**Task objective**
Look at every line of the material below and tally those containing "lines". Reply with the total alone.

START Provided information

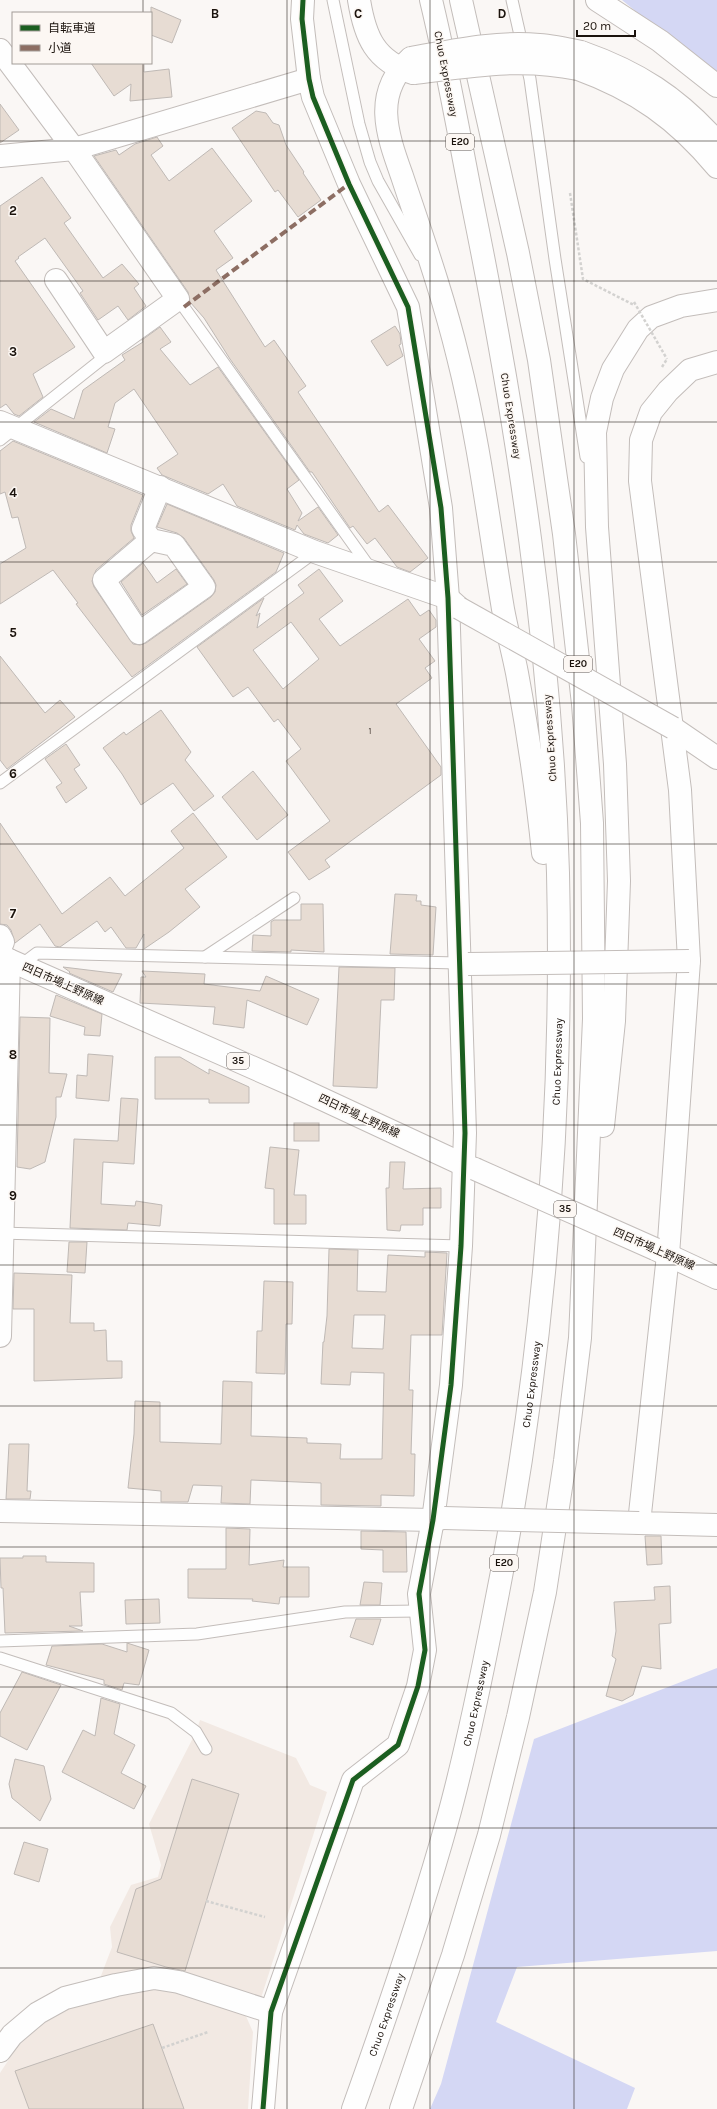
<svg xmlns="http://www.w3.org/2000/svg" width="717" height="2109" viewBox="0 0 717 2109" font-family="Karla,'Noto Sans JP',sans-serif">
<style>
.built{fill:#f2e9e3}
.forest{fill:#d4d7f4}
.building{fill:#e7dcd3;stroke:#bfb9b5;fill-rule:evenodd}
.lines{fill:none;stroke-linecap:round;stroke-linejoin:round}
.service-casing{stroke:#c3bdba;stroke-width:13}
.minor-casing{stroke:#c3bdba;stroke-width:24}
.primary-casing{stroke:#c3bdba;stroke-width:24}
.motorway-casing{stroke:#c3bdba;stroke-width:24}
.path{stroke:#d3d2d0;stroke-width:2.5;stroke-dasharray:3 2;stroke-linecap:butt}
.service{stroke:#fefefe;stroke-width:11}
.minor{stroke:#fefefe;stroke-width:22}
.primary{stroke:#fefefe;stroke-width:22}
.motorway{stroke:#fefefe;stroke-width:22}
.minor-bridge-casing{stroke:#c3bdba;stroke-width:24;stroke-linecap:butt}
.primary-bridge-casing{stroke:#c3bdba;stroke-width:24;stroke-linecap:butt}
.motorway-bridge-casing{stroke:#c3bdba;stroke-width:24;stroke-linecap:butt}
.path-bridge{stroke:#d3d2d0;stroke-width:2.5;stroke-dasharray:3 2;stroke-linecap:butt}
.minor-bridge{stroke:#fefefe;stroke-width:22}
.primary-bridge{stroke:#fefefe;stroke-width:22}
.motorway-bridge{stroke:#fefefe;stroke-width:22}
.quiet{stroke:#8d6e63;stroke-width:4;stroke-dasharray:8 4;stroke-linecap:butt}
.cycleway-casing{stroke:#fcf7f3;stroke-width:8}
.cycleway{stroke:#1b5e20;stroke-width:5}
.grid{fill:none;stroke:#1b130d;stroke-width:1;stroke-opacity:0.55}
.labels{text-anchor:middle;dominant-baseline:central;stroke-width:3;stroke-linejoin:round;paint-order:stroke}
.number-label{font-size:9px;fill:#4e453e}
.shield{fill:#fcf7f3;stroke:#5e5752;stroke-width:1}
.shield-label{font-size:10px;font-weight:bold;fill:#1b130d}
.street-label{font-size:11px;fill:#1b130d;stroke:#fcf7f3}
.grid-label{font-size:13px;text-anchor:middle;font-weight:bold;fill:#1b130d;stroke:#fcf7f3;stroke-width:3;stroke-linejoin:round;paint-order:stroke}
</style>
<rect width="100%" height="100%" fill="#faf7f5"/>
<!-- built -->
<polygon class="built" points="200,1720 296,1758 310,1785 327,1792 261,1998 245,2014 253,2032 248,2109 0,2109 0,2073 17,2047 55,2012 99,1981 112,1947 110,1927 131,1885 158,1877 161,1865 149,1824 196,1732"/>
<!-- forest -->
<g class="forest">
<polygon points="622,0 717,0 717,78"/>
<polygon points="717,1668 717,1951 517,1967 496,2022 635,2088 627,2109 430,2109 441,2084 534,1739"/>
</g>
<!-- building -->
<g class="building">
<polygon points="151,7 181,20 172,43 151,35"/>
<polygon points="91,63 144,63 144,72 169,69 172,97 130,101 131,84 114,96"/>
<polygon points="0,104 19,130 0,143"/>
<polygon points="256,111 266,113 273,123 279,125 286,145 304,172 303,173 321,200 298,217 278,190 275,192 232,128"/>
<polygon points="157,137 163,146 151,155 169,181 212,148 252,201 214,231 233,258 216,270 265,347 274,340 306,386 298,392 379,512 388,505 428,558 410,572 397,567 375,538 367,544 353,526 350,528 312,472 310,472 230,359 204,318 190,302 188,292 94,156 116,150 119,155 135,144"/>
<polygon points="42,177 71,218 64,223 103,278 122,264 139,284 134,288 146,306 128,320 118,306 98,320 80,293 83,291 45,238 18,257 19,258 15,261 75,347 33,374 43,397 19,416 14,414 6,404 0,408 0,206"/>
<polygon points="395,326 400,334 401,344 399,345 403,356 387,366 371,341"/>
<polygon points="160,327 171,342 160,349 190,385 218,367 299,480 287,489 302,513 298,521 318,507 338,535 328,543 304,534 297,525 295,530 237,506 223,484 208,494 162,475 157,468 178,454 134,389 115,403 108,427 115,429 107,453 34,422 51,409 74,419 83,390 125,360 122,355 143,342 142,340"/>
<polygon points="13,441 143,495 131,525 131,531 134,538 96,570 92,581 94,587 133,644 140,645 146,643 211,597 215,592 216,585 214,580 184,538 177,533 157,527 167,504 284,553 276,572 132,677 76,604 78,603 53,570 0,604 0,564 26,548 18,517 12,518 5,492 0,494 0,451"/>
<polygon points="143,563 157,583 176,569 187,584 142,615 121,582"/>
<path d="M 319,569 L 343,601 L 319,619 L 340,646 L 408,599 L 420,616 L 429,610 L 436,620 L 436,627 L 419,639 L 435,661 L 425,668 L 432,678 L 396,704 L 441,767 L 441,775 L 325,860 L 330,867 L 309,880 L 288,852 L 330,821 L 286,761 L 301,749 L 278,719 L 274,722 L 248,687 L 233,697 L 197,647 L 264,598 L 256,616 L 260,613 L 257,628 L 304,593 L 298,585 ZM 291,622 L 319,659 L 283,689 L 253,650 Z"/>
<polygon points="0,656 45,713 60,700 75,717 7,769 0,760"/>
<polygon points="161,710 191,752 185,760 214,796 194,811 173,783 141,805 122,774 103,748 124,732 126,735"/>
<polygon points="66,744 80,765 74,769 87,788 66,803 56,787 62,783 45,759"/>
<polygon points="253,771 288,815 257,840 222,797"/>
<polygon points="193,813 227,857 185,889 200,907 169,932 144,949 144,934 136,948 126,948 111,927 105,932 97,921 60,947 55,946 40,924 15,943 11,930 7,925 0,924 0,823 62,914 110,877 125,896 184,848 171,831"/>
<polygon points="395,894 417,895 416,901 421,901 421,905 436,907 433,955 390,954"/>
<polygon points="301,904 323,904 324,952 291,950 291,952 252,951 253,935 271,936 271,922 274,920 301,920"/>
<polygon points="63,967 104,972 122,974 113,992 69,973 70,972"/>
<polygon points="339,967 395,968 394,1000 381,1000 377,1088 333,1086"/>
<polygon points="142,971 205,974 204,984 260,991 266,976 319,999 307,1025 247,1000 244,1028 213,1024 215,1007 140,1003 141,977 146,977"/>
<polygon points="56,995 102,1014 100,1036 84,1035 85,1027 50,1016"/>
<polygon points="20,1017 50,1018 49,1073 67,1074 61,1097 56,1097 56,1117 45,1162 30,1169 17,1167"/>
<polygon points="88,1054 113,1056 109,1101 76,1098 77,1075 87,1076"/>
<polygon points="155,1057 180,1057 209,1074 209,1069 249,1087 249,1103 209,1103 209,1099 155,1099"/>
<polygon points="121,1098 138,1099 134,1164 103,1162 101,1204 135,1206 136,1201 162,1205 160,1226 128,1223 127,1230 70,1228 74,1139 118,1141"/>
<rect x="294" y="1123" width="25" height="18"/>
<polygon points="270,1147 299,1150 294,1195 306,1195 306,1224 274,1224 274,1189 265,1188"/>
<polygon points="390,1162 405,1162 403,1189 441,1188 441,1208 423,1208 423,1225 401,1225 400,1231 387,1230 386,1188 389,1188"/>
<polygon points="69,1242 87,1242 85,1273 67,1272"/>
<path d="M 329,1249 L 358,1250 L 357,1291 L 386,1292 L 388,1255 L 425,1257 L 425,1252 L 447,1253 L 442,1335 L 411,1335 L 409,1390 L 413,1390 L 411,1454 L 415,1454 L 414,1496 L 381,1495 L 381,1506 L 321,1505 L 321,1483 L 251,1480 L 250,1504 L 221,1503 L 222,1486 L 193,1485 L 188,1502 L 161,1502 L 161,1491 L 128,1488 L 134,1434 L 135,1401 L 160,1402 L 160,1442 L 221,1444 L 223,1381 L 252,1382 L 251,1436 L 307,1438 L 307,1443 L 341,1444 L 340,1459 L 382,1459 L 384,1373 L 351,1372 L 350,1385 L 321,1384 L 323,1342 L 324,1342 L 327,1316 ZM 354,1315 L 385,1315 L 383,1349 L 352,1348 Z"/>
<polygon points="14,1273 72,1275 70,1323 94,1323 94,1331 106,1330 107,1361 122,1361 122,1378 34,1381 34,1309 13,1309"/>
<polygon points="264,1281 293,1282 292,1324 286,1324 285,1374 256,1373 257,1331 262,1331"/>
<polygon points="9,1444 29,1444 27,1491 31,1491 30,1499 6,1499"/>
<polygon points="226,1528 250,1529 249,1565 284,1560 283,1567 309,1567 309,1597 280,1597 279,1604 252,1601 253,1599 188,1598 188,1569 226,1569"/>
<polygon points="361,1531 406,1532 407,1572 383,1572 383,1550 361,1549"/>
<polygon points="645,1536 661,1536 662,1564 647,1565"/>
<polygon points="23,1556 46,1556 46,1562 94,1563 94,1592 80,1592 82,1626 69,1626 83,1631 5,1633 3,1588 1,1588 0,1558 23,1558"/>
<polygon points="364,1582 382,1583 380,1605 360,1605"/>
<polygon points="670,1586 671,1623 659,1624 661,1669 642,1666 633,1695 622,1701 606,1696 616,1659 612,1656 616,1631 614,1602 655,1600 654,1587"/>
<polygon points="159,1599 160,1623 126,1624 125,1600"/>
<polygon points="356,1619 381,1619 373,1645 350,1637"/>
<polygon points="127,1643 149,1650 139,1685 124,1683 122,1690 104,1684 104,1680 46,1665 52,1646 102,1644 127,1652"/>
<polygon points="22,1672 61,1685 27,1750 0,1736 0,1713"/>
<polygon points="101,1698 120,1704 114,1734 135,1745 121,1773 146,1786 134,1809 62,1772 83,1730 95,1736"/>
<polygon points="15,1759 44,1766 51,1799 40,1821 12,1798 9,1784"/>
<polygon points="192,1779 239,1794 185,1971 166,1967 117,1952 136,1889 161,1879"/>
<polygon points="24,1842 48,1849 39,1882 14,1874"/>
<polygon points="153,2024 184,2109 29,2109 15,2071"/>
</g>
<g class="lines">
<!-- service casing -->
<g class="service-casing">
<g id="service">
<polyline points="333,0 359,124 370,162 378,181 420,255"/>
<polyline points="512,0 530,79 555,259 586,457"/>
<polyline points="178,299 370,568"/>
<polyline points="0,440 102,359 104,352"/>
<polyline points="0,783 315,552"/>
<polyline points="205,957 294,898"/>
<polyline points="21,965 37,953 458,963"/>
<polyline points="0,1233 461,1246"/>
<polyline points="0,1641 197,1634 345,1612 419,1611"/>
<polyline points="0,1658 171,1713 196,1732 206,1749"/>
</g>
</g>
<!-- minor casing -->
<g class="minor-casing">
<g id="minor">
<polyline points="0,50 74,149 178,299 104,352 56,280"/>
<polyline points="0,156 74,149 309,79"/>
<polyline points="717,362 690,370 668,391 651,412 641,440 640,481 680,790 689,961 668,1255 639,1523 717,1525"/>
<polyline points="0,422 315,552 448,598 458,607"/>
<polyline points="151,540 104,580 139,633 204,587 174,545 151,540 143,529 160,487"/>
<polyline points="673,728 717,758"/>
<polyline points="0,936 3,942 0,949"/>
<polyline points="0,1336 9,960"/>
<polyline points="0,1511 433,1520 444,1518"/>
<polyline points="0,2051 12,2035 38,2013 65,1998 116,1985 154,1978 179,1982 271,2012"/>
<polyline points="263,2109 271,2012 353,1780 398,1745 418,1686 425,1650 419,1594 433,1520 451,1385 461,1246 465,1133 448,598 441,508 408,307 349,184 313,97 309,79 302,19 303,0"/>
</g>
</g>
<!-- primary casing -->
<g class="primary-casing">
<g id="primary">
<polyline points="0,956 290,1084 464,1165 475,1169"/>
<polyline points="655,1249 717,1278"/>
</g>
</g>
<!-- motorway casing -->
<g class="motorway-casing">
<g id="motorway">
<path d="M 359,0 C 365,37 375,61 413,73"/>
<polyline points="597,0 660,41 717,86"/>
<path d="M 581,52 C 638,72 677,97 717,142"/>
<path d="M 411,58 C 372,93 387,134 402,176 C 422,236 443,295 458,357 C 479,440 489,525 503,609 C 507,631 513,652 517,673 C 528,733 537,793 543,853"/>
<path d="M 578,69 C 636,90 677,119 717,167"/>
<polyline points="603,1126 614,1021 619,881 615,764 597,527 595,432 602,398 613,369 638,329 651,317 681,306 717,300"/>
<path id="s1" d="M 353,2109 C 387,2014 420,1919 447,1822 C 465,1757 479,1689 492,1623 C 542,1376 564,1125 558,873 C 552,651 518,429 474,211 C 460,141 448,70 431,0"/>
<polyline points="401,2109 453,1955 489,1835 518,1717 545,1592 565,1461 580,1338 594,1019 592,823 583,704 564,534 539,360 518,253 461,0"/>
</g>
</g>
<!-- path -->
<g class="path">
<polyline points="570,193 583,279 634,305"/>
<polyline points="662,367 667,359"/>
<polyline points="206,1901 265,1917"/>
<polyline points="162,2048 208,2032"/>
</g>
<!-- service -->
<use href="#service" class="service"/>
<!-- minor -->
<use href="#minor" class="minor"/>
<!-- primary -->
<use href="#primary" class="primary"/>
<!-- motorway -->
<use href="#motorway" class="motorway"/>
<!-- minor-bridge casing -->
<g class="minor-bridge-casing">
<g id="minor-bridge">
<polyline points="459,608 673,728"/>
<polyline points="468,964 689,961"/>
<polyline points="444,1518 639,1523"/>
</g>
</g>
<!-- primary-bridge casing -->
<g class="primary-bridge-casing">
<polyline id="primary-bridge" points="475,1169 655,1249"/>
</g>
<!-- motorway-bridge casing -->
<g class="motorway-bridge-casing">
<g id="motorway-bridge">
<path d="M 411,58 C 452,51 496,41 539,45 C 553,46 567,49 581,52"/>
<path d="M 414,73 C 471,66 521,57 578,69"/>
</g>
</g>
<!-- path-bridge -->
<polyline class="path-bridge" points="634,302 667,359"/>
<!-- minor-bridge -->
<use href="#minor-bridge" class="minor-bridge"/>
<!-- primary-bridge -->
<use href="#primary-bridge" class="primary-bridge"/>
<!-- motorway-bridge -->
<use href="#motorway-bridge" class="motorway-bridge"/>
<!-- quiet -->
<polyline class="quiet" points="184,307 349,184"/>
<!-- cycleway casing -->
<g class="cycleway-casing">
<polyline id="cycleway" points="263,2109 271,2012 353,1780 398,1745 418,1686 425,1650 419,1594 433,1520 451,1385 461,1246 465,1133 448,598 441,508 408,307 349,184 313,97 309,79 302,19 303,0"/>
</g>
<!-- cycleway -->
<use href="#cycleway" class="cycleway"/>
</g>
<!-- grid -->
<path class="grid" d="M 143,0 L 143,13M 287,0 L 287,2109M 430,0 L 430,2109M 574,0 L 574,2109M 143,63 L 143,2109M 0,141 L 717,141M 0,281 L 717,281M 0,422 L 717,422M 0,562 L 717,562M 0,703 L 717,703M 0,844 L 717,844M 0,984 L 717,984M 0,1125 L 717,1125M 0,1265 L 717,1265M 0,1406 L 717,1406M 0,1547 L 717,1547M 0,1687 L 717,1687M 0,1828 L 717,1828M 0,1968 L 717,1968"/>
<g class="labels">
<!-- number labels -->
<g class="number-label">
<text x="370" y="731">1</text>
</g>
<!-- shield labels -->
<g class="shield">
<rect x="446" y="134" width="28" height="16" rx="3"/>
<rect x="564" y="656" width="28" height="16" rx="3"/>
<rect x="227" y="1053" width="22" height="16" rx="3"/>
<rect x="554" y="1201" width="22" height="16" rx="3"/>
<rect x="490" y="1555" width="28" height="16" rx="3"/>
</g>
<g class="shield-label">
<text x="460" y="142">E20</text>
<text x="578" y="664">E20</text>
<text x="238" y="1061">35</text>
<text x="565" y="1209">35</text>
<text x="504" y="1563">E20</text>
</g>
<!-- street labels -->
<g class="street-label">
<text transform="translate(446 74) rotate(79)">Chuo Expressway</text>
<text transform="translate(511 416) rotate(81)">Chuo Expressway</text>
<text transform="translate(550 738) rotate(-94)">Chuo Expressway</text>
<text transform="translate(63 984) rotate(24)">四日市場上野原線</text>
<text stroke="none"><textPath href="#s1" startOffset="1072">Chuo Expressway</textPath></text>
<text transform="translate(359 1116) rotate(25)">四日市場上野原線</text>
<text transform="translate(654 1249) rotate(24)">四日市場上野原線</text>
<text stroke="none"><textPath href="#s1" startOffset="748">Chuo Expressway</textPath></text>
<text stroke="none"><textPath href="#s1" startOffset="424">Chuo Expressway</textPath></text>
<text stroke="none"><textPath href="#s1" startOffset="100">Chuo Expressway</textPath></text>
</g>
</g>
<g class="grid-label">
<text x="215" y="18">B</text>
<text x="358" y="18">C</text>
<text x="502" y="18">D</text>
<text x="13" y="215">2</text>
<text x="13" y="356">3</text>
<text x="13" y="497">4</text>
<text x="13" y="637">5</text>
<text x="13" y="778">6</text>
<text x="13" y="918">7</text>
<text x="13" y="1059">8</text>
<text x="13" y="1200">9</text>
</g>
<!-- legend -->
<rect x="12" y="12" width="140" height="52" fill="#fcf7f3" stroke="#a29c97"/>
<rect x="20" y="25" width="20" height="6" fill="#1b5e20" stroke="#a29c97"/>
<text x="48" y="32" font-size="12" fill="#1b130d">自転車道</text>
<rect x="20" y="45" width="20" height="6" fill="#8d6e63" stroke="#a29c97"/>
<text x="48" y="52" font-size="12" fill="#1b130d">小道</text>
<!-- scale -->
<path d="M577 30v6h58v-6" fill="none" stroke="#1b130d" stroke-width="2"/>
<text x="583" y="30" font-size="12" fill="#1b130d" stroke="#fcf7f3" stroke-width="3" paint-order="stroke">20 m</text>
</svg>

END Provided information

**Solution to this task**
2